Wednesday, April 30, 2008
The loss-culpability connection (or disconnect) in white-collar sentencing
Especially in the federal sentencing system, where the (now advisory) guidelines place so much emphasis on the concept of "loss," the relationship in white-collar sentencing cases between loss amounts and criminal culpability is an extremely important and largely under-examined topic in much of the caselaw and commentary. Fortunately, a soon-to-be-available new issue of the Federal Sentencing Reporter will be examining these issues at some length. And, even before this FSR issue becomes available, a new decision from the First Circuit, US v. Innarelli, No. 06-2400 (1st Cir. Apr. 29, 2008) (available here), addresses these matters briefly. As noted by AL&P, Innarelli covers lots of issues, but this passage struck me as especially notable:
[W]e focus our loss inquiry for purposes of determining a defendant's offense level on the objectively reasonable expectation of a person in his position at the time he perpetrated the fraud, not on his subjective intentions or hopes. Moreover, as already noted, it is immaterial that many of the victims actually incurred no loss. As the district court aptly stated, "[l]oss in a fraud case is a yardstick for moral culpability." Where, as here, the defendant reasonably should have expected that loss would result, he can and generally should be punished more severely to account for his greater level of moral culpability, even where the victim has managed to make money in spite of the fraud.

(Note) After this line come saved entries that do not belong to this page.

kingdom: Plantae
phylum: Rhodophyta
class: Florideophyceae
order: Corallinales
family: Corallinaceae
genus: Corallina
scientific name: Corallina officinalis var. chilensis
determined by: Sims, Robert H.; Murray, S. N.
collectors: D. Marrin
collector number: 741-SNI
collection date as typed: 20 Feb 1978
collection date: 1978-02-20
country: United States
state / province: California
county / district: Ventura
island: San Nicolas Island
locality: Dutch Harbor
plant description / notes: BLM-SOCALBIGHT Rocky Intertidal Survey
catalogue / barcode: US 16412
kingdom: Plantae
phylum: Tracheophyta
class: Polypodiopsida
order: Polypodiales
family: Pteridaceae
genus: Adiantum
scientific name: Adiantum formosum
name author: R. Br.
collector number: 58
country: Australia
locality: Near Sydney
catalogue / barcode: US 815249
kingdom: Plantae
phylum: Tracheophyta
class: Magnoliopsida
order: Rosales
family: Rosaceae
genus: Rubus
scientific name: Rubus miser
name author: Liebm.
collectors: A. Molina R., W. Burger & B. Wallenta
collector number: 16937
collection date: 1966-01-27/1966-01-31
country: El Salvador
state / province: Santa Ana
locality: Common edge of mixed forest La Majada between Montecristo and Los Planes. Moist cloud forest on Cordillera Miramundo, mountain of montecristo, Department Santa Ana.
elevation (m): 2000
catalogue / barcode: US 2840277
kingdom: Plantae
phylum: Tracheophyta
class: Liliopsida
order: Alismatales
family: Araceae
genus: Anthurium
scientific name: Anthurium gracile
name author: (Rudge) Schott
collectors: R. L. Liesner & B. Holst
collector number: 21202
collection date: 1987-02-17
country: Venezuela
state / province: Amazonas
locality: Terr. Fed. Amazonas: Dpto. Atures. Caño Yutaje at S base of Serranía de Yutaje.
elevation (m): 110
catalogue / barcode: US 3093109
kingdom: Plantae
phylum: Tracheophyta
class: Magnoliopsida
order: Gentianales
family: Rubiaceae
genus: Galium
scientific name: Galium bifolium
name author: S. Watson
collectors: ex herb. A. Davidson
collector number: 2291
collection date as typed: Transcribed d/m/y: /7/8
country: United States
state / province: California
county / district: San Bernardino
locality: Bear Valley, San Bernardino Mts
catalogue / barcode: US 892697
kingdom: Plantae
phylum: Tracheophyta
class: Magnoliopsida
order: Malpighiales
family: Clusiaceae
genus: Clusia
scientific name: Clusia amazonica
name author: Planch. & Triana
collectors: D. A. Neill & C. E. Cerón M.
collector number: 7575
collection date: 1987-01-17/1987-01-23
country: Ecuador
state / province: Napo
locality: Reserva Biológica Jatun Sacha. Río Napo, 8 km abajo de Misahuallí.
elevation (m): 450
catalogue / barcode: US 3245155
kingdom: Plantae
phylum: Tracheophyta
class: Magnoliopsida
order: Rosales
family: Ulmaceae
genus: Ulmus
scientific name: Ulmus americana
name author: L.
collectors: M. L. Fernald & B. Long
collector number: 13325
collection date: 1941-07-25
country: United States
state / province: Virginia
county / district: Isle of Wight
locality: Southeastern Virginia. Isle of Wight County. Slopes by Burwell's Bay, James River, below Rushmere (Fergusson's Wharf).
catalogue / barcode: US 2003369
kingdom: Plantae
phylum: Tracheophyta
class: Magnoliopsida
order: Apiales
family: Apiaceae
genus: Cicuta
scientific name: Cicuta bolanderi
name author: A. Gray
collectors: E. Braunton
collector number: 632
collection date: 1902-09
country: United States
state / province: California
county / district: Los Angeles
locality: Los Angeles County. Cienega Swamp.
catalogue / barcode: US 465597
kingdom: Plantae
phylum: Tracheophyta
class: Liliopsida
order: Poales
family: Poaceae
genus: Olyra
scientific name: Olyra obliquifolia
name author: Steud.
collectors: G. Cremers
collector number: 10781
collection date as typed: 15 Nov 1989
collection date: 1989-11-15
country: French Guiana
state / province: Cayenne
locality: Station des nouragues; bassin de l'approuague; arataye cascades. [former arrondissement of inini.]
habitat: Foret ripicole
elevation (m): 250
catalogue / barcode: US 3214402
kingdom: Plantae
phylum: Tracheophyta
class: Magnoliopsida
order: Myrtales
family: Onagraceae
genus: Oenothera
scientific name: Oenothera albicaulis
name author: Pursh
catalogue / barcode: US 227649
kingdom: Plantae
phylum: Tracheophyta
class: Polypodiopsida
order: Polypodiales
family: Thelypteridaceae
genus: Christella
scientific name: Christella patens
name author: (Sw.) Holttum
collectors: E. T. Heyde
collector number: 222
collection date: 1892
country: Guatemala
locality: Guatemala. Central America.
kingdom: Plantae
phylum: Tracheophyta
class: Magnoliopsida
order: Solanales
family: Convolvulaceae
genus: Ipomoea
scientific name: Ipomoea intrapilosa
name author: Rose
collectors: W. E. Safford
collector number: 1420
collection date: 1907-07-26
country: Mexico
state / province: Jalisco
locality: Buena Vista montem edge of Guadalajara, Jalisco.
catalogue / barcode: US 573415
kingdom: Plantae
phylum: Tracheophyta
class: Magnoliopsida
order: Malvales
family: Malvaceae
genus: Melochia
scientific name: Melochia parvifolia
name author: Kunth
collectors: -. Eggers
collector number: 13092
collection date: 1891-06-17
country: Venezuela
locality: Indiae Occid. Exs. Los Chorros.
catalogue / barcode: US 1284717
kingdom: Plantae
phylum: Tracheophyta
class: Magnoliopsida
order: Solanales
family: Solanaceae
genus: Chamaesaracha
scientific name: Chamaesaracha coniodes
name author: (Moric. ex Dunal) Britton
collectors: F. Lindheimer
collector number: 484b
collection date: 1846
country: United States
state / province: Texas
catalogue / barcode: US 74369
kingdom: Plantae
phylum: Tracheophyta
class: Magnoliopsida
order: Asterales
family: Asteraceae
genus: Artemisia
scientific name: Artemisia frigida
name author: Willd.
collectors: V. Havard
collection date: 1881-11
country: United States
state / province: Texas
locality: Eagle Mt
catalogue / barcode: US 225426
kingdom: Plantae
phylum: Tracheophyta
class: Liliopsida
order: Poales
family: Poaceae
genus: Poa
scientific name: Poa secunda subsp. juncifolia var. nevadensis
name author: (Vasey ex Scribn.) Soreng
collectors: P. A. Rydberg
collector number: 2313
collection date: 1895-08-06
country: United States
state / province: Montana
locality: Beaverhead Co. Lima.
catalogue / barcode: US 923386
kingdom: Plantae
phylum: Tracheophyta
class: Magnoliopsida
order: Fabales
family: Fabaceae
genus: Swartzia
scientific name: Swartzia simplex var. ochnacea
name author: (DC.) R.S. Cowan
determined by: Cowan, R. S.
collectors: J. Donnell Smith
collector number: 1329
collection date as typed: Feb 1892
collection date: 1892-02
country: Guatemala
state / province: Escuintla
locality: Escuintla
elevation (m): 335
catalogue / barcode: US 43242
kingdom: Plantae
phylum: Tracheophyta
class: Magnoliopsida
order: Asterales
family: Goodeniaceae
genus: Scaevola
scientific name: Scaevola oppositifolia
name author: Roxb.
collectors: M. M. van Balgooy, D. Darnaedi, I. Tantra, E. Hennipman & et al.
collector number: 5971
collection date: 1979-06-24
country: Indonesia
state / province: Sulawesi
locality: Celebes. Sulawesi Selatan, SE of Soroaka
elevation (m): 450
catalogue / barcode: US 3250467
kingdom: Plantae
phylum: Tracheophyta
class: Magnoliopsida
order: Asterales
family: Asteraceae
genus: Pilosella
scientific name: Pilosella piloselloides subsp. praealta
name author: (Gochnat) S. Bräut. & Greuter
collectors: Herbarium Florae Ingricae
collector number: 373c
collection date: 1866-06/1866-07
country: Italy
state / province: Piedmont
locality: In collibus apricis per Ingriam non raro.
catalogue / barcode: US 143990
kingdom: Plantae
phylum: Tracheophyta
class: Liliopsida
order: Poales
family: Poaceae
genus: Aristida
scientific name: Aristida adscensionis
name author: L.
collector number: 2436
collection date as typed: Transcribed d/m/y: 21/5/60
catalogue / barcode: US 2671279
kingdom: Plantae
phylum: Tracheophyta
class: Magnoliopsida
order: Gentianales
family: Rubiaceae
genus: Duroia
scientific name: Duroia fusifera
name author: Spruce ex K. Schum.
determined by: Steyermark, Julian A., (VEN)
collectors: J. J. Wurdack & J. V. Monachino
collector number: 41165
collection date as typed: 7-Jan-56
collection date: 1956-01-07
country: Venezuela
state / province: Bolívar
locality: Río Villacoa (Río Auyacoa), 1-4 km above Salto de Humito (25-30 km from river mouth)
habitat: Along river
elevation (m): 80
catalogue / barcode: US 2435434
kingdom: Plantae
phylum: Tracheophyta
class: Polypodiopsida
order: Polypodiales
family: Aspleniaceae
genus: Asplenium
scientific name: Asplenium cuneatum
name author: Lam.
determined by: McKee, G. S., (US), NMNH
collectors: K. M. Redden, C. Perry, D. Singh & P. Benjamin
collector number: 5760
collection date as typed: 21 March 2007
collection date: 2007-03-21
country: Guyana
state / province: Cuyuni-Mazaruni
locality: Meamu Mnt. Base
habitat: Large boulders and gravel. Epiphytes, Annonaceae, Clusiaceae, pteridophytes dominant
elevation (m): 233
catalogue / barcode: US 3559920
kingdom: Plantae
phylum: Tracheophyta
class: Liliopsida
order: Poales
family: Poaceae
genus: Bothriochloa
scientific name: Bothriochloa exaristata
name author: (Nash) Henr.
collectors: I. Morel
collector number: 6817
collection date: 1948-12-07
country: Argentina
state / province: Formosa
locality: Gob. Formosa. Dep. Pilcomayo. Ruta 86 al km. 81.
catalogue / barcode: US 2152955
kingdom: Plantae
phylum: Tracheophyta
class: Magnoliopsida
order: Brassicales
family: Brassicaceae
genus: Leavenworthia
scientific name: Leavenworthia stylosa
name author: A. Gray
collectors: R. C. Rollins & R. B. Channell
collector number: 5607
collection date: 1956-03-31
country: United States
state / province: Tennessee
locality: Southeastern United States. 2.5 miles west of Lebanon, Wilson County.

I have no quibble with enhancing a sentence because of a "greater level of moral culpability" reflected in the defendant's "objectively reasonable expectation" of what loss would result from a fraud. The problem I have is that defendants rarely get the converse sentencing discount when they completely lack a "greater level of moral culpability" but there are large actual loss amounts that were never intended or even objectively reasonable to expect as a result of a questionable and perhaps fraudulent business decision.